Who cares what they think? We should, because the world is a very dangerous place and not all of the dangers can be addressed with American military force. In fact, the use of force is mostly irrelevant to what may well be the greatest perils to our future.
For example, Republican conservatives and liberal Democrats agree that unless we secure the nuclear materials exposed to theft and trafficking in the former Soviet Union, those elements could permit terrorists to build a nuclear weapon. The Marines cannot be sent in to guard those Russian sites, so we must negotiate agreements under international law and provide necessary financing.
That just happens to have been Bolton's most important task for the past several years as undersecretary of state for arms control and disarmament.
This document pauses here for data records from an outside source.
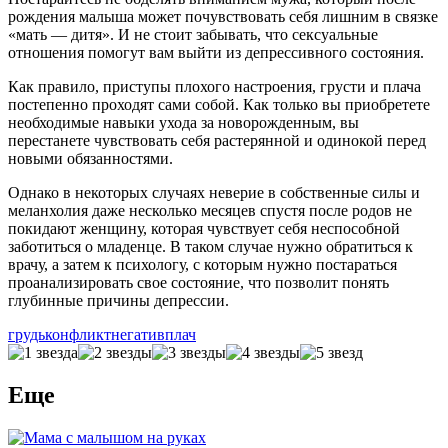
рождения малыша может почувствовать себя лишним в связке
«мать — дитя». И не стоит забывать, что сексуальные
отношения помогут вам выйти из депрессивного состояния.
Как правило, приступы плохого настроения, грусти и плача
постепенно проходят сами собой. Как только вы приобретете
необходимые навыки ухода за новорожденным, вы
перестанете чувствовать себя растерянной и одинокой перед
новыми обязанностями.
Однако в некоторых случаях неверие в собственные силы и
меланхолия даже несколько месяцев спустя после родов не
покидают женщину, которая чувствует себя неспособной
заботиться о младенце. В таком случае нужно обратиться к
врачу, а затем к психологу, с которым нужно постараться
проанализировать свое состояние, что позволит понять
глубинные причины депрессии.
грудь
конфликт
негатив
плач
Еще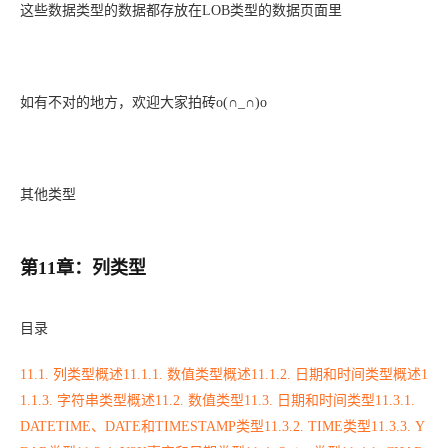
这些数据类型的数据都存放在LOB类型的数据页面里
如有不对的地方，欢迎大家拍砖o(∩_∩)o
其他类型
第11章：列类型
目录
11.1. 列类型概述
11.1.1. 数值类型概述
11.1.2. 日期和时间类型概述
1
1.1.3. 字符串类型概述
11.2. 数值类型
11.3. 日期和时间类型
11.3.1.
DATETIME、DATE和TIMESTAMP类型
11.3.2. TIME类型
11.3.3. Y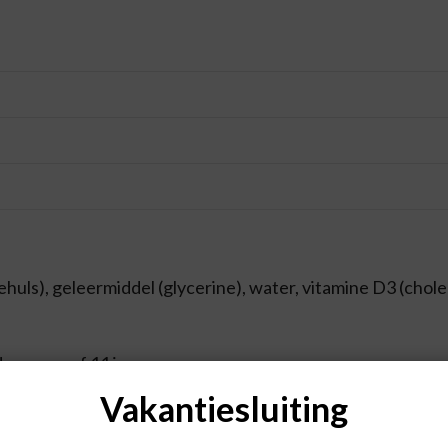
lehuls), geleermiddel (glycerine), water, vitamine D3 (chole
eren vanaf 11 jaar.
inatie met geneesmiddelen worden gebruikt.
Vakantiesluiting
ng.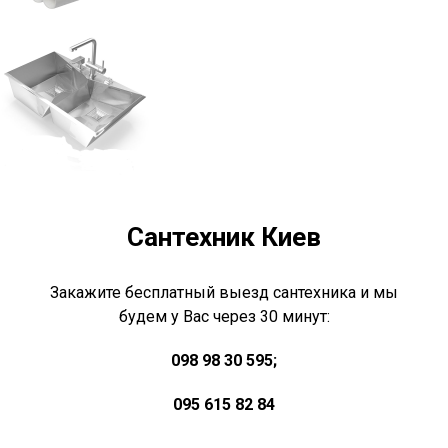
Сантехник Киев
Закажите бесплатный выезд сантехника и мы
будем у Вас через 30 минут:
098 98 30 595;
095 615 82 84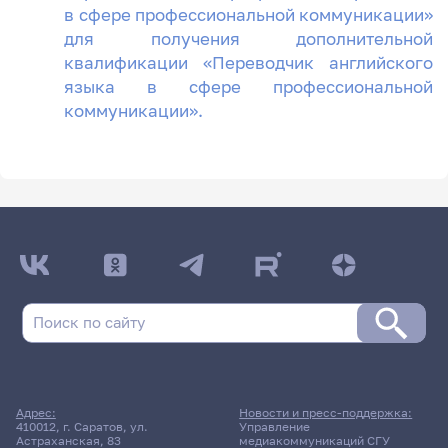
в сфере профессиональной коммуникации»
для получения дополнительной
квалификации «Переводчик английского
языка в сфере профессиональной
коммуникации».
Адрес:
Новости и пресс-поддержка:
410012, г. Саратов, ул.
Управление
Астраханская, 83
медиакоммуникаций СГУ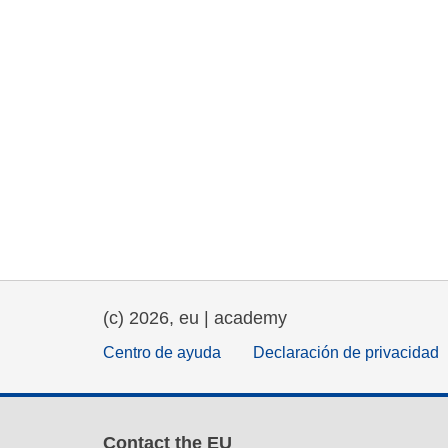
(c) 2026, eu | academy
Centro de ayuda
Declaración de privacidad
Contact the EU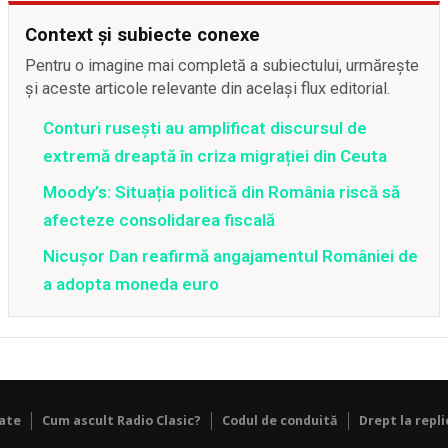
Context și subiecte conexe
Pentru o imagine mai completă a subiectului, urmărește
și aceste articole relevante din același flux editorial.
Conturi rusești au amplificat discursul de
extremă dreaptă în criza migrației din Ceuta
Moody’s: Situația politică din România riscă să
afecteze consolidarea fiscală
Nicușor Dan reafirmă angajamentul României de
a adopta moneda euro
tate
Cum ascult Radio Clasic?
Codul de conduită
Drept la repli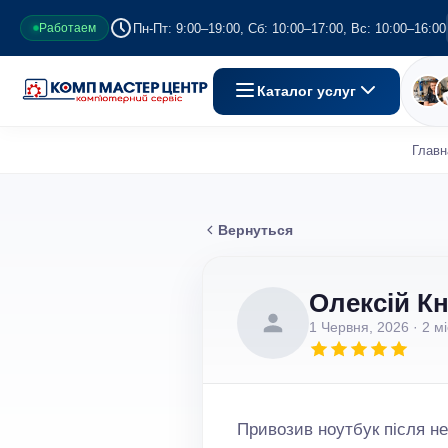
Пн-Пт: 9:00–19:00, Сб: 10:00–17:00, Вс: 10:00–16:00
Работаем
Каталог услуг
Главн
Вернуться
Олексій К
1 Червня, 2026
· 2 м
Привозив ноутбук після не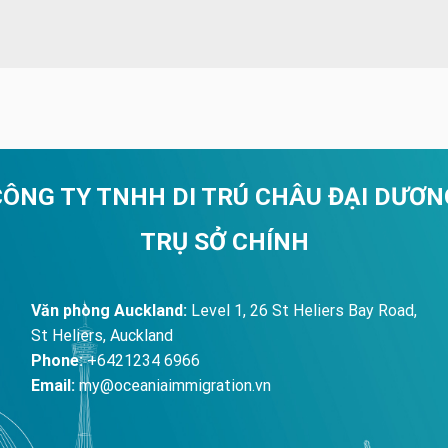
CÔNG TY TNHH DI TRÚ CHÂU ĐẠI DƯƠN
TRỤ SỞ CHÍNH
Văn phòng Auckland:
Level 1, 26 St Heliers Bay Road,
St Heliers, Auckland
Phone:
+6421234 6966
Email:
my@oceaniaimmigration.vn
He bungled the job so badly that his performance drew bitter complaints from Pete Domenici, the conservative New Mexico Republican who is now the Senate's leading expert on this problem. Focusing on legalistic minutiae, Bolton created a bottleneck in negotiations with the Russian government that blocked any progress on nuclear safeguards. Thousands of tons of plutonium remained unguarded for years, until he left the arms control post.
In Bolton's absence, as the Washington Post reported recently, everything has changed for the better. Secretary of State Condoleezza Rice let the Russians know that we wanted to conclude a deal to guard the plutonium, and the deal got done. Some observers believe that Rice supported the Bolton nomination to get him out of her building, so that such useful projects could be completed.
Unfortunately, sending him to the U.N. is a poor alternative. Leaving aside the fact that the Senate confirmation process has left him damaged and discredited, the American role at the U.N. is far too important to be consigned to an incompetent ideologue. The dangers we will confront in years to come will require coordinated, multilateral responses that have little to do with armed force.
Within the coming decade and perhaps very soon, we are almost certain to face another deadly pandemic (such as one caused by the avian influenza called H5N1). In the July/August issue of Foreign Affairs, author Laurie Garrett and other distinguished writers examine in detail the likely causes and costs of such a medical catastrophe, which could kill tens of millions and plunge the world into a depression. We don't have the capacity to make enough vaccines to protect even a substantial fraction of our people. We don't have enough antibiotics to treat those who would become ill. We don't have the public health and hospital systems, let alone the logistical, transportation and economic preparations required to cope with such a disaster.
As the world's most powerful nation, we have not led the creation of the international monitoring and medical systems that might protect Americans and all of humankind from the very worst. When the pandemic begins, it will be too late to do what we should be doing now. Our military power won't defend us from viruses and bacteria.
The first step toward a sane foreign policy that safeguards our true national interests is to send an ambassador to the United Nations who can restore the respect and prestige once accorded our nation.
Everyone knows that isn't John Bolton.